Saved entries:
BEGIN
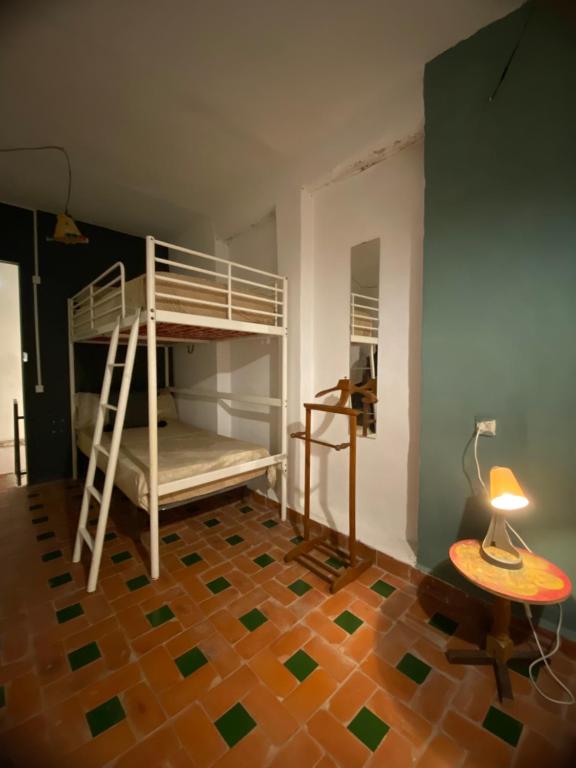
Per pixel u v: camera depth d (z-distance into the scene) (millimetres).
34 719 1125
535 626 1478
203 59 1654
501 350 1503
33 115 2029
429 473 1777
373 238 2107
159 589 1795
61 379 3453
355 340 2250
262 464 2408
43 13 1409
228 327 2125
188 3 1376
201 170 2600
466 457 1640
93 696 1205
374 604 1698
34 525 2486
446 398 1688
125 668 1319
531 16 1351
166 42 1559
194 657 1374
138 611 1629
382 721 1132
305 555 2139
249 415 3148
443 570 1757
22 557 2074
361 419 2211
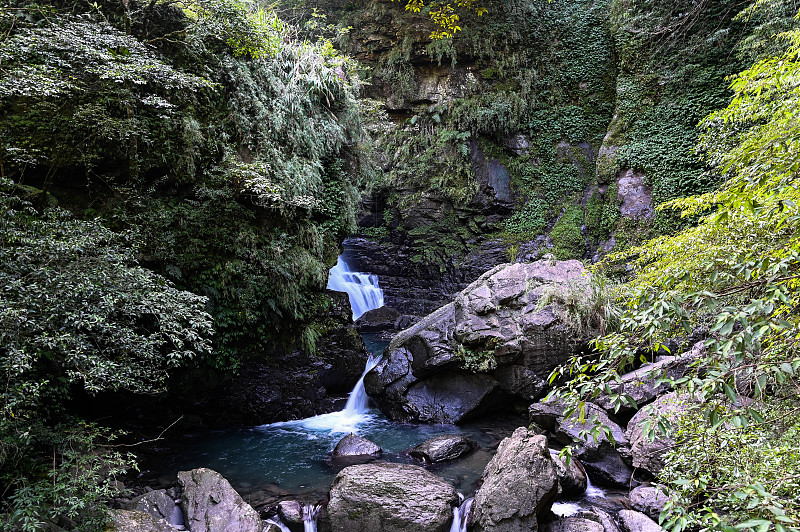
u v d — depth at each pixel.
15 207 5.70
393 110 17.34
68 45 5.14
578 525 4.68
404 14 16.91
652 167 14.03
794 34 5.41
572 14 17.02
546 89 16.94
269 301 7.68
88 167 6.29
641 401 6.32
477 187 16.39
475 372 8.09
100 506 4.28
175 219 6.95
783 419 2.90
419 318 14.65
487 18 16.92
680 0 14.36
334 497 5.02
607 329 7.51
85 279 3.89
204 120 7.59
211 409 7.39
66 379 5.09
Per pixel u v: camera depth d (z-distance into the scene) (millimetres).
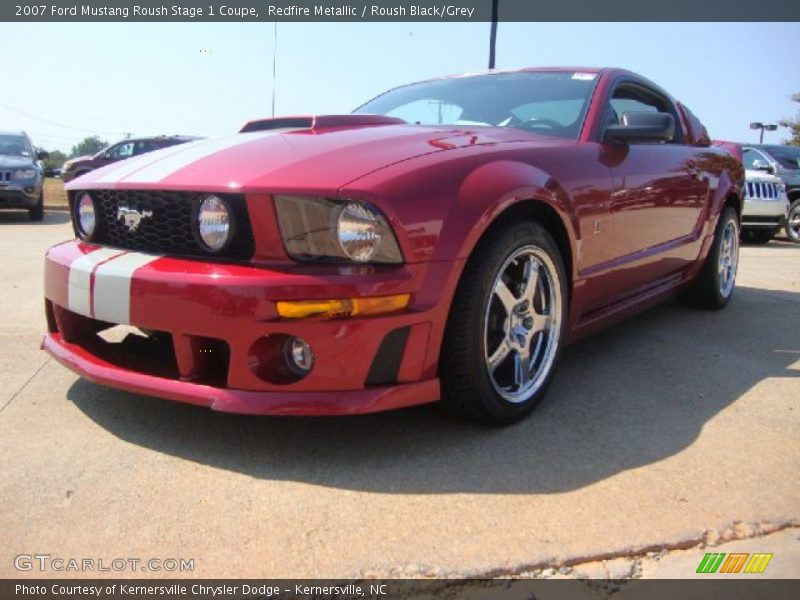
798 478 2088
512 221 2316
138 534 1726
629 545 1723
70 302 2301
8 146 10609
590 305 2898
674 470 2125
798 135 29281
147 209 2217
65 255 2418
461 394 2252
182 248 2156
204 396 2033
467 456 2186
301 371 2035
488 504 1902
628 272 3105
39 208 10234
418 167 2105
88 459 2105
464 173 2180
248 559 1640
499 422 2385
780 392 2854
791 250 8828
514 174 2293
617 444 2307
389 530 1768
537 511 1871
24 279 4934
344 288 1922
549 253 2479
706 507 1909
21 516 1791
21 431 2287
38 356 3076
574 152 2674
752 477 2090
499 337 2385
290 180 1974
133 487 1947
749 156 10883
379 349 2008
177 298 2010
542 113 3045
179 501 1882
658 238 3354
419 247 2014
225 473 2041
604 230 2795
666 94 3828
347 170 2035
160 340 2418
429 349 2098
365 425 2396
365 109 3547
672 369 3139
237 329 1956
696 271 4051
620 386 2893
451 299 2102
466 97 3285
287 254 1990
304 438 2287
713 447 2299
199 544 1691
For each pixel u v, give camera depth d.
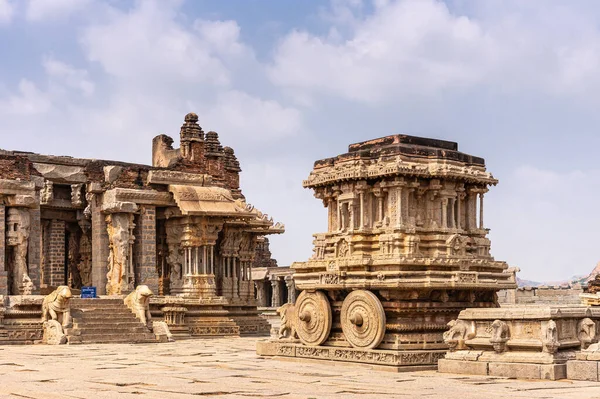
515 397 17.83
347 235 28.47
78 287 54.66
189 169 50.47
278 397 18.25
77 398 18.38
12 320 40.12
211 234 48.31
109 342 40.38
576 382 20.75
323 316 27.42
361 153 28.67
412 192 28.19
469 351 23.48
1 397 18.81
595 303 38.34
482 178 29.08
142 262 47.75
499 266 28.28
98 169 48.06
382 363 25.12
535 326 22.25
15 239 44.66
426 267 26.78
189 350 34.84
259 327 50.91
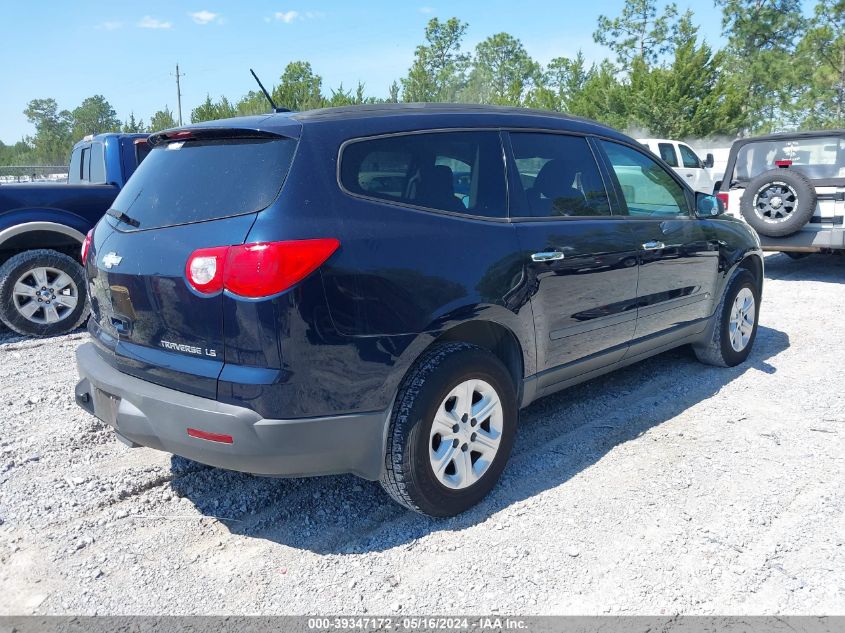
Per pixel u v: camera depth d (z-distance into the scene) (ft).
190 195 9.82
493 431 11.02
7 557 9.75
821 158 28.76
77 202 22.31
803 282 29.19
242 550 9.99
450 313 10.08
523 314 11.28
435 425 10.06
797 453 12.65
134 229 10.23
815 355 18.60
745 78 136.77
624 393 15.97
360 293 9.21
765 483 11.55
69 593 8.98
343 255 9.10
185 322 9.27
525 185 12.00
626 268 13.38
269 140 9.60
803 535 10.01
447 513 10.50
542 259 11.53
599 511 10.77
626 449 12.98
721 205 16.22
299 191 9.09
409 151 10.48
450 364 10.07
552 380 12.45
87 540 10.14
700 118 115.14
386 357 9.45
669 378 16.94
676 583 9.00
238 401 8.84
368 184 9.82
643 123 120.37
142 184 10.82
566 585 9.01
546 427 14.12
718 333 16.96
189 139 10.63
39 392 16.43
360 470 9.75
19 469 12.38
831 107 115.55
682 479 11.74
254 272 8.61
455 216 10.68
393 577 9.27
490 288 10.64
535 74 265.95
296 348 8.75
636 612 8.48
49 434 13.89
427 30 254.27
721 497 11.12
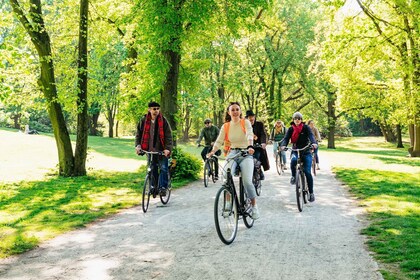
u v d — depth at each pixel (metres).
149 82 16.78
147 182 9.07
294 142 9.43
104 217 8.54
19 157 24.16
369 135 71.31
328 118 42.47
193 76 18.27
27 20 15.00
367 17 23.88
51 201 10.58
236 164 6.83
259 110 45.03
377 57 24.11
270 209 8.96
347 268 4.89
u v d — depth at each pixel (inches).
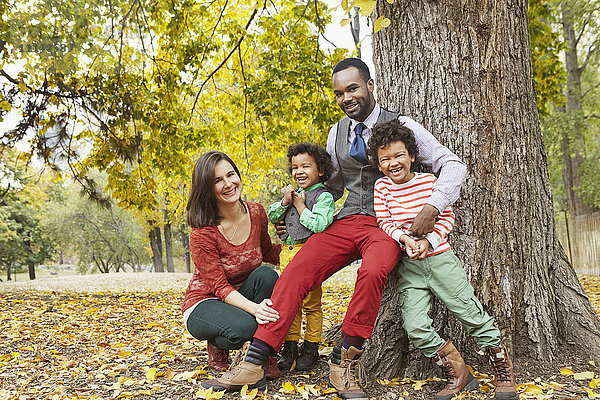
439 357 105.8
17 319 233.1
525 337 125.6
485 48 125.3
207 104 454.9
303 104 371.6
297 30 371.9
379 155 107.2
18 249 1176.2
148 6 366.9
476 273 123.8
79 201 1181.1
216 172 114.8
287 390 108.2
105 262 1542.8
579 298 134.2
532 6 363.3
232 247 118.3
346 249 114.2
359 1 103.7
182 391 113.0
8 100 362.9
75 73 378.0
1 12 335.0
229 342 112.4
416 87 130.5
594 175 696.4
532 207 130.6
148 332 205.5
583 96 725.9
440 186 105.3
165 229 1127.0
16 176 824.9
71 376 133.6
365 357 122.6
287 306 106.5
END
(PROBLEM DESCRIPTION): Pull out all lines in the data above that include "each".

(REPLY):
u v d — depth at each pixel.
For each pixel u v, give camera depth d.
u v d — depth at each pixel (metres).
u v d — depth at each pixel (inches).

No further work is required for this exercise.